Remember Kercher, prosecutor tells jury
Italian prosecutors have urged a jury considering an appeal by two convicted murderers of British student Meredith Kercher to remember her family. …
Before a packed courtroom, prosecutor Giancarlo Costagliola denounced the media campaign that made “everyone feel like the parents” of Knox and Sollecito.
“As you make your decision, I wish that you jurors feel a little bit like the parents of Meredith Kercher, a serious, studious girl whose life was taken by these two kids from good families,” he said.
This statement is obviously an attempt to appeal to the emotions of the jury (I wasn’t aware that appeals had juries; they don’t in the UK, where trials can be held with a jury but all appeals are held by panels of judges) and treat the case as some sort of judicial theatre in which the jury is an audience.
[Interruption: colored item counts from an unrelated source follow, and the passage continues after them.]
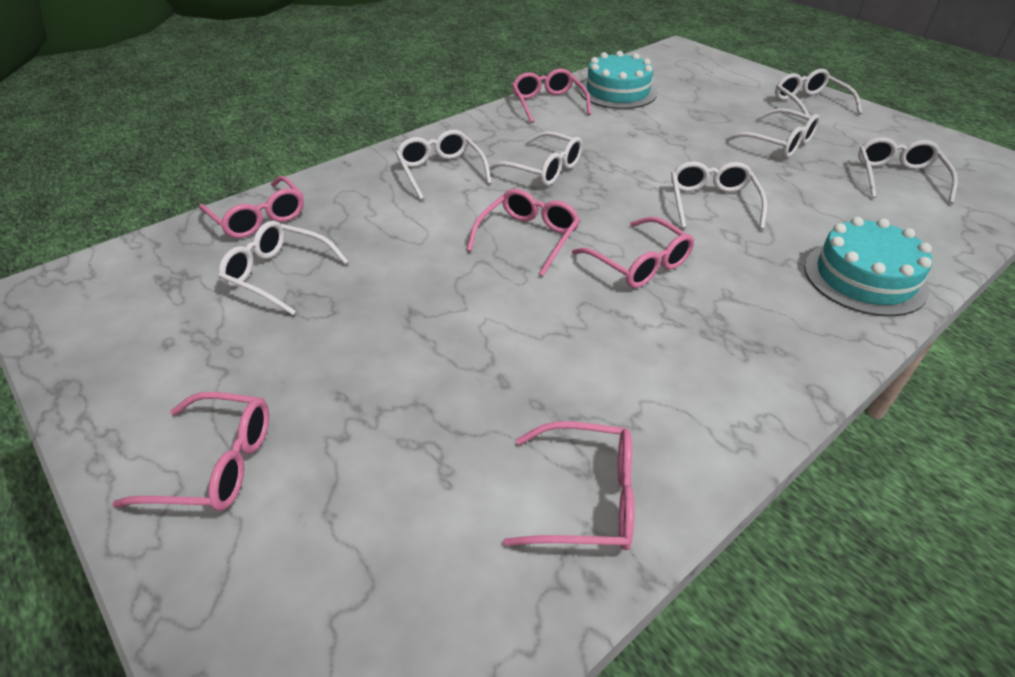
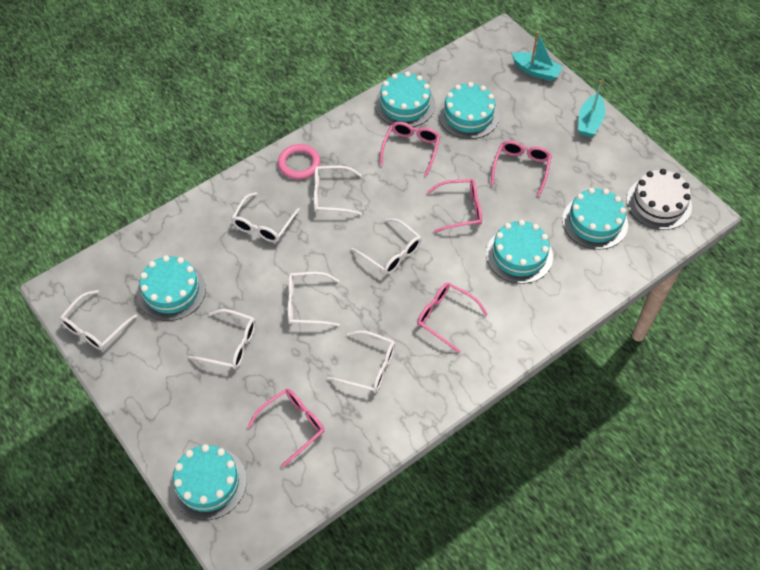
pink glasses: 6 -> 5
pink ring: 0 -> 1
turquoise boat: 0 -> 2
turquoise cake: 2 -> 6
white cake: 0 -> 1

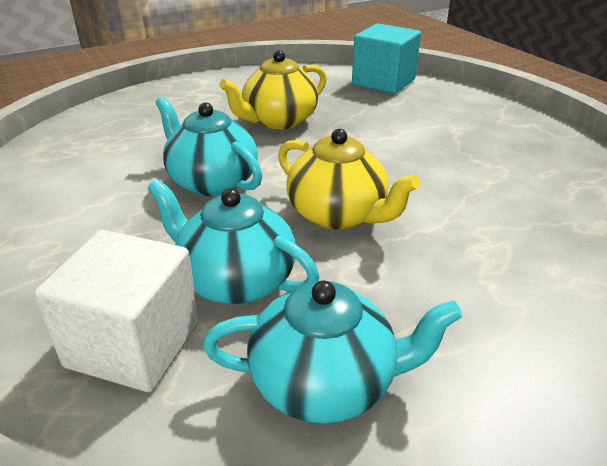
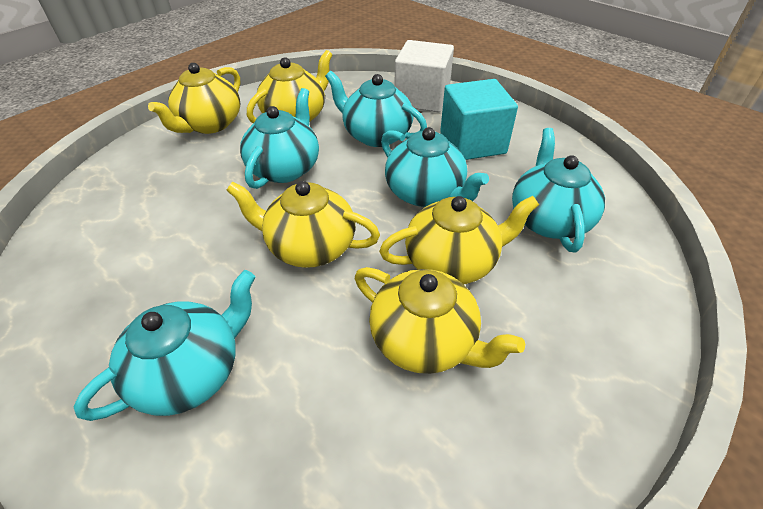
turquoise teapot: 3 -> 5
yellow teapot: 2 -> 5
The feelings of the Kercher family are irrelevant here, because what is being decided is not whether Amanda Knox and her co-defendant Raffaele Sollecito serve fifteen years, thirty or more, but whether they are guilty at all, or totally innocent. The reason we don’t “consider the victim” (or the family of the victim) in such cases is because they are not the ones at risk of a miscarriage of justice; the defendant is.
If the Kerchers choose to continue believing that Knox and Sollecito are guilty in the fact of much evidence that they are not, that should not persuade anyone that they are in fact guilty. The judge should have intervened, stopped his rhetoric and told the jury to ignore it.